EXERCISE DETAILS: Write all of the entries again. Keep them exactly as they are.

MATERIAL TO PROCESS:
===

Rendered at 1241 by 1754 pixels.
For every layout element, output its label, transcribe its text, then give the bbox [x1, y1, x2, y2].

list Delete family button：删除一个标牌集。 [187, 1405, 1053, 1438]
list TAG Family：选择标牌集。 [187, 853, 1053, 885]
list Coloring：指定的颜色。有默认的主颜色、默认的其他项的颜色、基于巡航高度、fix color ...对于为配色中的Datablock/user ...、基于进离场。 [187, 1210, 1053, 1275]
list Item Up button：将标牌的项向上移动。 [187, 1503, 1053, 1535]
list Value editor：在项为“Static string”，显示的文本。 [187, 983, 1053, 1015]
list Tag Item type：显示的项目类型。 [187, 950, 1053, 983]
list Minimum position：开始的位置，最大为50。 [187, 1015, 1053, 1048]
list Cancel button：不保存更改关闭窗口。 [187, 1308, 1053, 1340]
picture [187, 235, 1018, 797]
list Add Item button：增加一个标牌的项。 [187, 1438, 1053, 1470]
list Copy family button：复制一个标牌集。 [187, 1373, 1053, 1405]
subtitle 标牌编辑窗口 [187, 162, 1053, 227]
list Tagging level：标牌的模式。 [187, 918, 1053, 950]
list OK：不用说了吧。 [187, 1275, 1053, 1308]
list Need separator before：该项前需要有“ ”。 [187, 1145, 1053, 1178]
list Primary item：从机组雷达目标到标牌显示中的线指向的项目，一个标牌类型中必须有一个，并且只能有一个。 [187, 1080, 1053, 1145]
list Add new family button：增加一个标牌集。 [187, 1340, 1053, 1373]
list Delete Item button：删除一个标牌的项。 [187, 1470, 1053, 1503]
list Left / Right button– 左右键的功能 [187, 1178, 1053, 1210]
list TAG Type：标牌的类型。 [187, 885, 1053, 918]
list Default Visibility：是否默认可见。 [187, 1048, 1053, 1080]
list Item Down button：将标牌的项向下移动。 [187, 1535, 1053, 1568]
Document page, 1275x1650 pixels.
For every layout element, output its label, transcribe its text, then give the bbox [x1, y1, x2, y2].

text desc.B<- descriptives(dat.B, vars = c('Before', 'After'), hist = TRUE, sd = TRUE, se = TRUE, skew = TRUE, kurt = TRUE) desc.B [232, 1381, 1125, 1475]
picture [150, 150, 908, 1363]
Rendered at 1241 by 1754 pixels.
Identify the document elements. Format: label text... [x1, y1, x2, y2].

===

REPLY:
Rendered at 1241 by 1754 pixels.
For every layout element, output its label, transcribe its text, then give the bbox [x1, y1, x2, y2].

list Delete family button：删除一个标牌集。 [187, 1405, 1053, 1438]
list TAG Family：选择标牌集。 [187, 853, 1053, 885]
list Coloring：指定的颜色。有默认的主颜色、默认的其他项的颜色、基于巡航高度、fix color ...对于为配色中的Datablock/user ...、基于进离场。 [187, 1210, 1053, 1275]
list Item Up button：将标牌的项向上移动。 [187, 1503, 1053, 1535]
list Value editor：在项为“Static string”，显示的文本。 [187, 983, 1053, 1015]
list Tag Item type：显示的项目类型。 [187, 950, 1053, 983]
list Minimum position：开始的位置，最大为50。 [187, 1015, 1053, 1048]
list Cancel button：不保存更改关闭窗口。 [187, 1308, 1053, 1340]
picture [187, 235, 1018, 797]
list Add Item button：增加一个标牌的项。 [187, 1438, 1053, 1470]
list Copy family button：复制一个标牌集。 [187, 1373, 1053, 1405]
subtitle 标牌编辑窗口 [187, 162, 1053, 227]
list Tagging level：标牌的模式。 [187, 918, 1053, 950]
list OK：不用说了吧。 [187, 1275, 1053, 1308]
list Need separator before：该项前需要有“ ”。 [187, 1145, 1053, 1178]
list Primary item：从机组雷达目标到标牌显示中的线指向的项目，一个标牌类型中必须有一个，并且只能有一个。 [187, 1080, 1053, 1145]
list Add new family button：增加一个标牌集。 [187, 1340, 1053, 1373]
list Delete Item button：删除一个标牌的项。 [187, 1470, 1053, 1503]
list Left / Right button– 左右键的功能 [187, 1178, 1053, 1210]
list TAG Type：标牌的类型。 [187, 885, 1053, 918]
list Default Visibility：是否默认可见。 [187, 1048, 1053, 1080]
list Item Down button：将标牌的项向下移动。 [187, 1535, 1053, 1568]
Document page, 1275x1650 pixels.
For every layout element, output its label, transcribe its text, then give the bbox [x1, y1, x2, y2].

text desc.B<- descriptives(dat.B, vars = c('Before', 'After'), hist = TRUE, sd = TRUE, se = TRUE, skew = TRUE, kurt = TRUE) desc.B [232, 1381, 1125, 1475]
picture [150, 150, 908, 1363]
Rendered at 1241 by 1754 pixels.
Identify the document elements. Format: label text... [x1, y1, x2, y2].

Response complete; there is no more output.